JOB ITEM> Please echo the material word for word, from the line containing "be as above." through the end of the material, with both ends included.

(Stored data)
((

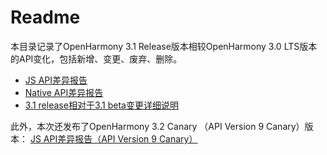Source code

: # Readme

本目录记录了OpenHarmony 3.1 Release版本相较OpenHarmony 3.0 LTS版本的API变化，包括新增、变更、废弃、删除。

- [JS API差异报告](js-apidiff-v3.1-release.md)
- [Native API差异报告](native-apidiff-v3.1-release.md)
- [3.1 release相对于3.1 beta变更详细说明](../../changelogs/v3.1-release/changelog-v3.1-release.md)

此外，本次还发布了OpenHarmony 3.2 Canary （API Version 9 Canary）版本：
[JS API差异报告（API Version 9 Canary）](js-apidiff-v3.2-canary.md)
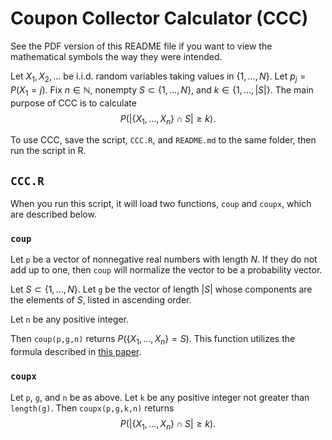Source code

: # Coupon Collector Calculator (CCC)

See the PDF version of this README file if you want to view the mathematical symbols the way they were intended.

Let $X_1, X_2, \ldots$ be i.i.d. random variables taking values in $\{1, \ldots, N\}$. Let $p_j = P(X_1 = j)$. Fix $n \in \mathbb{N}$, nonempty $S \subset \{1, \ldots, N\}$, and $k \in \{1, \ldots, |S|\}$. The main purpose of CCC is to calculate
  $$
  P(|\{X_1, \ldots, X_n\} \cap S| \ge k).
  $$

To use CCC, save the script, `CCC.R`, and `README.md` to the same folder, then run the script in R.

## `CCC.R`

When you run this script, it will load two functions, `coup` and `coupx`, which are described below.

### `coup`

Let `p` be a vector of nonnegative real numbers with length $N$. If they do not add up to one, then `coup` will normalize the vector to be a probability vector.

Let $S \subset \{1, \ldots, N\}$. Let `g` be the vector of length $|S|$ whose components are the elements of $S$, listed in ascending order.

Let `n` be any positive integer.

Then `coup(p,g,n)` returns $P(\{X_1, \ldots, X_n\} = S)$. This function utilizes the formula described in [this paper](http://www.jstor.org/stable/40378689).

### `coupx`

Let `p`, `g`, and `n` be as above. Let `k` be any positive integer not greater than `length(g)`. Then `coupx(p,g,k,n)` returns
  $$
  P(|\{X_1, \ldots, X_n\} \cap S| \ge k).
  $$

))

RESPONSE>
Let `p`, `g`, and `n` be as above. Let `k` be any positive integer not greater than `length(g)`. Then `coupx(p,g,k,n)` returns
  $$
  P(|\{X_1, \ldots, X_n\} \cap S| \ge k).
  $$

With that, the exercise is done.